Days: 369-370 (29 June 2015 – 30 June 2015)
Total distance travelled: 83,475.76 kilometres (51,848.3 miles)
Despite the countless fellow travellers we’ve met over our journey to date, a mere two or three had actually visited the tiny pocket of land between Argentina and Brazil that is Uruguay.
The only place that had been truly recommended within that pocket was Punta del Diablo, a small town on the Atlantic coast.
In summer, the population here swells to around twenty thousand thanks to a steady influx of South American vacationers and also a smattering of gringos.
When we arrived, in the heart of winter, the population was completely local and back to its true size of around two thousand.
We’d left a dull, wet and cold Montevideo that same morning, and it was a little understandable that we wondered what the hell we were doing heading to the beach at that time of year… however we never knew if we’d be back in Uruguay, and there was the slim chance that we might be able to set our eyes upon some Magellanic Penguins!
Fortunately for us, despite a couple of emails that had been missed at our end, our host was there to meet us and ferry us to our hostel, otherwise it would have likely taken us a good while to get our bearings.
We checked in, finding ourselves the only guests at this neat, ever improving hostel with one of the best kitchens we’ve found anywhere.
A little hungry, we quickly made the twenty minute walk into town where we discovered this fishing village was truly sleepy.
Seriously, despite there being hundreds of dining and drinking options in summer, at this time of year, we laboured to find anything open.
Eventually, we did find a couple of options, only for no staff to appear in one, and the other, it was just ridiculously overpriced.
By now both hungry and a little grumpy, we searched for a mini supermarket that we’d been advised was the best place to shop in town.
We’d earlier popped our heads into a couple down near the main thoroughfare and although serviceable, hadn’t been wowed.
To our surprise, when we did finally find this recommended store, it was home to a great range of fresh fruits and vegetables, had its own butcher, deli and bakery, as well as a decent range of general groceries.
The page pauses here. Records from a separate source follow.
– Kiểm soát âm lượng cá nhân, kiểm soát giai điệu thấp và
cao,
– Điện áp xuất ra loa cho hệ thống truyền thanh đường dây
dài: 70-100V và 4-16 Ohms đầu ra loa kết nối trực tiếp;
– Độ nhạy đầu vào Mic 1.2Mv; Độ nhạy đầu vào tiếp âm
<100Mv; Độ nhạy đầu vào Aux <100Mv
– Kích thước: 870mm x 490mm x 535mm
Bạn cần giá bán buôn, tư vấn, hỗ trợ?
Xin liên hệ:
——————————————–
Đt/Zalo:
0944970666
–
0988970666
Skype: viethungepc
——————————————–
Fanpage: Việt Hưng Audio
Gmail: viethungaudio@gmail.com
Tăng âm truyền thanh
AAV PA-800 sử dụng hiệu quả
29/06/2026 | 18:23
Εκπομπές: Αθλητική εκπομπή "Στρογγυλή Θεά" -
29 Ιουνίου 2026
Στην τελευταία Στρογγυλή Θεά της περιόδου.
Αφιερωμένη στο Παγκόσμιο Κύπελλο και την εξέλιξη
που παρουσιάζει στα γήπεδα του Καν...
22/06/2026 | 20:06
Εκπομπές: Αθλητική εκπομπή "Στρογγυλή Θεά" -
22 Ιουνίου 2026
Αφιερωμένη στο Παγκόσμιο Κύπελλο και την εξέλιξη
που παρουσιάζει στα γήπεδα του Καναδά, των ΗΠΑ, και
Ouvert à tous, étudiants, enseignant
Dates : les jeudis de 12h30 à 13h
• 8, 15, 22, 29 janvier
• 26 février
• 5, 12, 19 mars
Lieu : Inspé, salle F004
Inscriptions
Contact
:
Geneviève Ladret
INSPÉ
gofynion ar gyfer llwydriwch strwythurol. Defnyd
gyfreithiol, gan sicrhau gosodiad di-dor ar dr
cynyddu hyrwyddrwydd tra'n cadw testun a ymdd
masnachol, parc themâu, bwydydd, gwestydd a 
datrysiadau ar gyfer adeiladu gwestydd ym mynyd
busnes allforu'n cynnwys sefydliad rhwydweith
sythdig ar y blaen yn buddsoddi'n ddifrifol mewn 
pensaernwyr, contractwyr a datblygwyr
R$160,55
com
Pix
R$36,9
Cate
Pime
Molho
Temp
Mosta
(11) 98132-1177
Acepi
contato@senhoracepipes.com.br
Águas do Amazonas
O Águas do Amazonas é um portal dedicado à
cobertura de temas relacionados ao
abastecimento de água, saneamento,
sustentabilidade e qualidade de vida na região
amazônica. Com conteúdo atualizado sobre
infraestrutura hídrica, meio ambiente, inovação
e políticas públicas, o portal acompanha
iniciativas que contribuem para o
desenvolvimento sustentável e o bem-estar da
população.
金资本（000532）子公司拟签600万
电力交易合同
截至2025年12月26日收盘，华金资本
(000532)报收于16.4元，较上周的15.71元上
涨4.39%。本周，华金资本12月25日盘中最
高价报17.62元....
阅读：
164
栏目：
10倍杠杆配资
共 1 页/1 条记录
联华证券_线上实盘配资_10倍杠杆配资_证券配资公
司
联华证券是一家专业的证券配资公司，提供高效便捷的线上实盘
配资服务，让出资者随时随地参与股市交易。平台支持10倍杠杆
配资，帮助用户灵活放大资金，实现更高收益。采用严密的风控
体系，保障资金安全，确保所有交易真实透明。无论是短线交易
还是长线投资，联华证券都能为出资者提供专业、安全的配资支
We loaded up on supplies and made our way back to the hostel, our initial plans for a solo night here quickly shelved as we decided to walk up the coast the following morning to visit the relatively close national park (it sat about twelve kilometres away).
Our hostel included a delicious complimentary breakfast, so after consuming it and a couple of mugs of hot tea, we emerged outdoors into a beautiful winter’s morning.
Bathed in sunshine, we began our walk, and pretty soon we realised we had company that we couldn’t shake.
Four of the hostels dogs, as well as their ever present neighbour dog were along for the ride, and somewhere along the streets, a large black dog joined their troupe as well.
We started our walk along the shore, occasionally watching members of our pack futilely chase birds in seemingly playful fun, a challenge all but a particularly old specimen partook in in, whilst he contently kept us company.
It wasn’t long before we unexpectedly had our first penguin sighting, although it wasn’t in the manner we expected.
At regular enough intervals for us to wonder what was the cause, we began to find these poor little bodies, always solitary, in tangled little heaps upon the sand.
Wondering what denizen of the deep was the cause of this destruction, we also began to consider the possibility that perhaps they’d simply gotten lost during their migration, and perhaps starved.
A little sombrely, our path now took us through the town of Punta del Diablo itself, as the beach surrendered the shoreline to a rocky promontory.
The occasional swim for some of the dogs kept them happy, whilst we ambled through the quiet streets and back into the sandy dunes on the opposite side.
We continued to find these little penguin bodies on the shore, probably spotting six or seven during our total journey.
Then it suddenly changed.
There in the distance stood a lone Magellanic Penguin!
So I pulled out our camera and grabbed a quick shot before he disappeared back into the surf.
Only he didn’t disappear… and before either of us could fully comprehend what was happening, the large black dog that we knew not from whence it came, was off and charging directly towards this little flightless marine bird.
I began to chase the dog, yelling at it, but ultimately hoping to alert the penguin to its danger.
Both of my flip flops were thrown in vain, then all we could do was watch in horror, as the penguin continued to stand there, blissfully unaware until it was suddenly in the jaws of this black terror and was soon no more.
In shock and completely despondent we abandoned the thought of continuing any further, the black dog keeping an obvious distance from us.
It’s a shame that such a moment ruined our day, and at the time, despite there being little we could do, we continued to beat ourselves up about it.
Time has calmed us a little, and we can certainly see that base urges and animal instinct meant we could have done little.
But still, it did sour our visit, to this beautiful (and peaceful, at least in winter) part of the Uruguayan coast.
It’s tough to recall every moment having been on our adventure for so long, but at this point in time, I was failing to find a moment where my spirits had felt any lower…
* A four and a half hour bus ride from Montevideo’s Tres Cruces terminal to Punta del Diablo set us back $526.00 pesos each.